= Cotter (surname) =

Cotter is a surname that originates in England and Ireland. It can also be an Anglicization, chiefly in North America, of a similar-sounding German surname.

==Origin of the name==
The surname Cotter has several different origins.

The English surname is a status name. This name is made up of the Old English elements 'cot' "cottage", "hut" and the suffix er. In the feudal system a cotter held a cottage by service, rather than by rent. Reaney gives the surname deriving from the Old French cotier "cottager" (see: villein). Early bearers of the English surname are Robert le Robert le Cotier in 1198; and William le Coter(e) in 1270 and 1297.

The Irish name is a reduced anglicised form of the Gaelic Mac Oitir. The personal name Oitir is the Gaelic form of the Old Norse Óttarr. The Old Norse name is made up of the elements ótti "fear", "dread" and herr "army". An early Irish record of the name occurs in 1142, when Mac Mic Ottir .i. Ottir ("the son of Mac Ottir, i.e. Ottir") from the Hebrides, is recorded to have assumed the Kingship of Dublin. For the origins of the noble Irish family claiming descent from this king see: Cotter family. Although unprovable, it is possible that both he and they are descendants of the famous Ohthere of Hålogaland, a great Norwegian adventurer who appears to have gone to Ireland. He is possibly the Ottir Iarla or Earl Ottir mentioned in the Cogad Gáedel re Gallaib, or at least related to him.

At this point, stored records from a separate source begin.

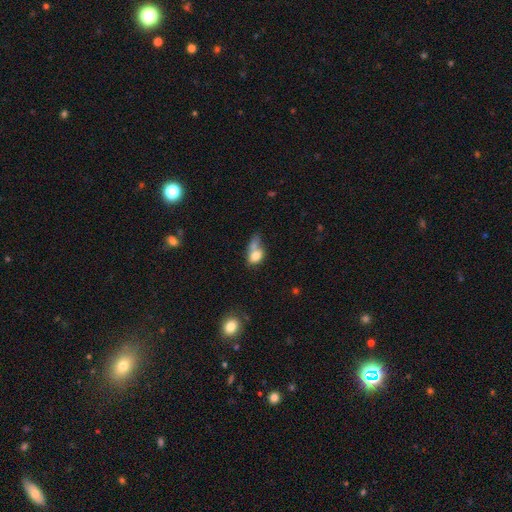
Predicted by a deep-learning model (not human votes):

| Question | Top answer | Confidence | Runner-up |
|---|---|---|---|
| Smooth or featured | smooth | 74% | featured or disk (16%) |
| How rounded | in between | 68% | round (29%) |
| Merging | merger | 45% | none (22%) |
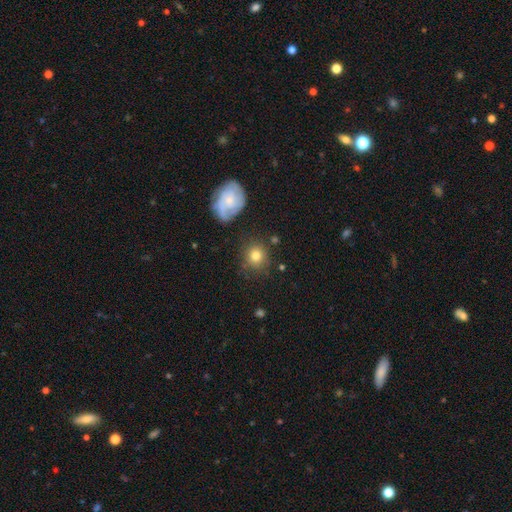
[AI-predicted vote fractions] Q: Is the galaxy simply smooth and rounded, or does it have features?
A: smooth — 73%.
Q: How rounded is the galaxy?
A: round — 87%.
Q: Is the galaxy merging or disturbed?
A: none — 79%.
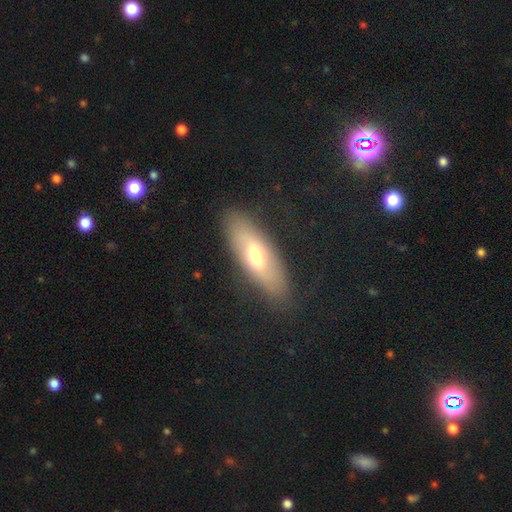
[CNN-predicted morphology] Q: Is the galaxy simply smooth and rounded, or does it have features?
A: smooth — 56%.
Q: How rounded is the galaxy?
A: in between — 71%.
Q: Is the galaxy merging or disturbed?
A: none — 82%.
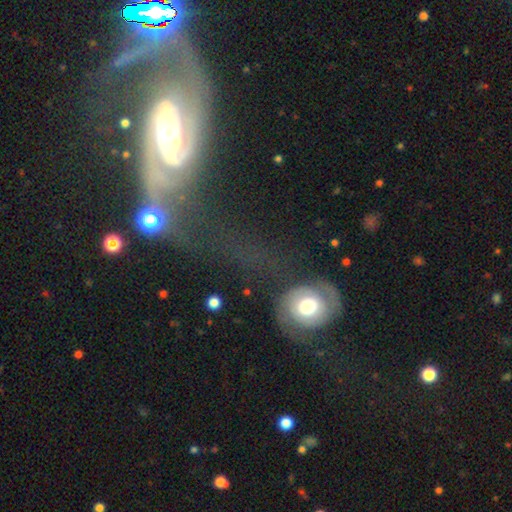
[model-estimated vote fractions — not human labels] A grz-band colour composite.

The surname can in some cases, mostly in the US and Canada, be an Americanization of the German surname Kotter.

===Similar surnames===
Similar, or related surnames include: Coates, Cottier, Kotter. Cotter can be rendered into the Irish language as Mac Coitir and Mac Oitir.

==Distribution==
According to MacLysaght, who wrote in the mid 20th century, the Irish surname of Cotter was peculiar to County Cork. There are at least eight place names in County Cork which incorporate the surname (for example: Ballymacotters near Cloyne).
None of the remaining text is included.